(Page-level text extractions)

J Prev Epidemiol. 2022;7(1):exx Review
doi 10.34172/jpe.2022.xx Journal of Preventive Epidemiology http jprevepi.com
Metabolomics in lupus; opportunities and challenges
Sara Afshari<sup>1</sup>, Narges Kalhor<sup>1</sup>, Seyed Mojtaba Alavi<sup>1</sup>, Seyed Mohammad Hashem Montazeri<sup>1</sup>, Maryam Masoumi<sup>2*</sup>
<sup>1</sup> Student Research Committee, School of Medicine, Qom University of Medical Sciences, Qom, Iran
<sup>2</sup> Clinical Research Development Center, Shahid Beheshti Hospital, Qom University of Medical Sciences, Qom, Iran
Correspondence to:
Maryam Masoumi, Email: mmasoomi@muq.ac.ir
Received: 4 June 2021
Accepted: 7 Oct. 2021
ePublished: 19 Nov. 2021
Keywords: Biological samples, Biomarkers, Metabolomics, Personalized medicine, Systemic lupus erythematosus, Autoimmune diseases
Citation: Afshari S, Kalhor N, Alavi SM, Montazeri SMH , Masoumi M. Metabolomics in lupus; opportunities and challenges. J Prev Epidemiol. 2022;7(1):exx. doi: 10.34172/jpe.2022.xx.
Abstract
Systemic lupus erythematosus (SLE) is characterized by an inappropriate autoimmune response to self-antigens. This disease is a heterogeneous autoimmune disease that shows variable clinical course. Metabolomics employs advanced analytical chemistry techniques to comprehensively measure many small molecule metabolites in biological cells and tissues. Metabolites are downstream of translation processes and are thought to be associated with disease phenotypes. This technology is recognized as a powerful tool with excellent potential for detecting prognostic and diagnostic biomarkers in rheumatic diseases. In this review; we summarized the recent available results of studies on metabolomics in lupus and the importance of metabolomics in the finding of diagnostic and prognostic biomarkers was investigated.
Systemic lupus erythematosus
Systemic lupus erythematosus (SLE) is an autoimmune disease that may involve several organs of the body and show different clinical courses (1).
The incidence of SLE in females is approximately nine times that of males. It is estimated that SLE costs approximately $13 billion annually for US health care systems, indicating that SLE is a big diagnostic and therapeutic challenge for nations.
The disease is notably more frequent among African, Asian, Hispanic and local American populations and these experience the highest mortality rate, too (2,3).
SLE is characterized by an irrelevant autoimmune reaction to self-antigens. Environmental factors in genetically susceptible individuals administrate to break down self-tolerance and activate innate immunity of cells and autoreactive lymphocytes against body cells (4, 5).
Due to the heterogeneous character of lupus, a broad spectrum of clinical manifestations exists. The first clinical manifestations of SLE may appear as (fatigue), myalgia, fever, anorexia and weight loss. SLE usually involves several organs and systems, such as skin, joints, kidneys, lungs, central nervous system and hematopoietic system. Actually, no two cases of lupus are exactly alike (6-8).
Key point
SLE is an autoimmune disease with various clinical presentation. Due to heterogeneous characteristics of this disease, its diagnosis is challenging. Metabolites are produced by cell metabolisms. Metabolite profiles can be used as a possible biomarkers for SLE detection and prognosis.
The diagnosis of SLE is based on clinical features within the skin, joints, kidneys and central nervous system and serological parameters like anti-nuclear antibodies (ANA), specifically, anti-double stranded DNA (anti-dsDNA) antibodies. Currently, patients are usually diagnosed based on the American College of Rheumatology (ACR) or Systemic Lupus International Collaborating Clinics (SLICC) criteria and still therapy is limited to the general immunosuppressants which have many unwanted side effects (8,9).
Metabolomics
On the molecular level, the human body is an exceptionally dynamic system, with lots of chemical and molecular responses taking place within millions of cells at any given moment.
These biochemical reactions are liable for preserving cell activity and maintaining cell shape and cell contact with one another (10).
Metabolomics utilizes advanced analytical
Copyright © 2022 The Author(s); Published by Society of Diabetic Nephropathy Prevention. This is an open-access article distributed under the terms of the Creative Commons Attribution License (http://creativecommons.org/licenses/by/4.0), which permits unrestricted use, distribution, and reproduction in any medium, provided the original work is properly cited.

__What you will do__. Could you output every entry above exactly as it stands?

__Answer area__.
J Prev Epidemiol. 2022;7(1):exx Review
doi 10.34172/jpe.2022.xx Journal of Preventive Epidemiology http jprevepi.com
Metabolomics in lupus; opportunities and challenges
Sara Afshari<sup>1</sup>, Narges Kalhor<sup>1</sup>, Seyed Mojtaba Alavi<sup>1</sup>, Seyed Mohammad Hashem Montazeri<sup>1</sup>, Maryam Masoumi<sup>2*</sup>
<sup>1</sup> Student Research Committee, School of Medicine, Qom University of Medical Sciences, Qom, Iran
<sup>2</sup> Clinical Research Development Center, Shahid Beheshti Hospital, Qom University of Medical Sciences, Qom, Iran
Correspondence to:
Maryam Masoumi, Email: mmasoomi@muq.ac.ir
Received: 4 June 2021
Accepted: 7 Oct. 2021
ePublished: 19 Nov. 2021
Keywords: Biological samples, Biomarkers, Metabolomics, Personalized medicine, Systemic lupus erythematosus, Autoimmune diseases
Citation: Afshari S, Kalhor N, Alavi SM, Montazeri SMH , Masoumi M. Metabolomics in lupus; opportunities and challenges. J Prev Epidemiol. 2022;7(1):exx. doi: 10.34172/jpe.2022.xx.
Abstract
Systemic lupus erythematosus (SLE) is characterized by an inappropriate autoimmune response to self-antigens. This disease is a heterogeneous autoimmune disease that shows variable clinical course. Metabolomics employs advanced analytical chemistry techniques to comprehensively measure many small molecule metabolites in biological cells and tissues. Metabolites are downstream of translation processes and are thought to be associated with disease phenotypes. This technology is recognized as a powerful tool with excellent potential for detecting prognostic and diagnostic biomarkers in rheumatic diseases. In this review; we summarized the recent available results of studies on metabolomics in lupus and the importance of metabolomics in the finding of diagnostic and prognostic biomarkers was investigated.
Systemic lupus erythematosus
Systemic lupus erythematosus (SLE) is an autoimmune disease that may involve several organs of the body and show different clinical courses (1).
The incidence of SLE in females is approximately nine times that of males. It is estimated that SLE costs approximately $13 billion annually for US health care systems, indicating that SLE is a big diagnostic and therapeutic challenge for nations.
The disease is notably more frequent among African, Asian, Hispanic and local American populations and these experience the highest mortality rate, too (2,3).
SLE is characterized by an irrelevant autoimmune reaction to self-antigens. Environmental factors in genetically susceptible individuals administrate to break down self-tolerance and activate innate immunity of cells and autoreactive lymphocytes against body cells (4, 5).
Due to the heterogeneous character of lupus, a broad spectrum of clinical manifestations exists. The first clinical manifestations of SLE may appear as (fatigue), myalgia, fever, anorexia and weight loss. SLE usually involves several organs and systems, such as skin, joints, kidneys, lungs, central nervous system and hematopoietic system. Actually, no two cases of lupus are exactly alike (6-8).
Key point
SLE is an autoimmune disease with various clinical presentation. Due to heterogeneous characteristics of this disease, its diagnosis is challenging. Metabolites are produced by cell metabolisms. Metabolite profiles can be used as a possible biomarkers for SLE detection and prognosis.
The diagnosis of SLE is based on clinical features within the skin, joints, kidneys and central nervous system and serological parameters like anti-nuclear antibodies (ANA), specifically, anti-double stranded DNA (anti-dsDNA) antibodies. Currently, patients are usually diagnosed based on the American College of Rheumatology (ACR) or Systemic Lupus International Collaborating Clinics (SLICC) criteria and still therapy is limited to the general immunosuppressants which have many unwanted side effects (8,9).
Metabolomics
On the molecular level, the human body is an exceptionally dynamic system, with lots of chemical and molecular responses taking place within millions of cells at any given moment.
These biochemical reactions are liable for preserving cell activity and maintaining cell shape and cell contact with one another (10).
Metabolomics utilizes advanced analytical
Copyright © 2022 The Author(s); Published by Society of Diabetic Nephropathy Prevention. This is an open-access article distributed under the terms of the Creative Commons Attribution License (http://creativecommons.org/licenses/by/4.0), which permits unrestricted use, distribution, and reproduction in any medium, provided the original work is properly cited.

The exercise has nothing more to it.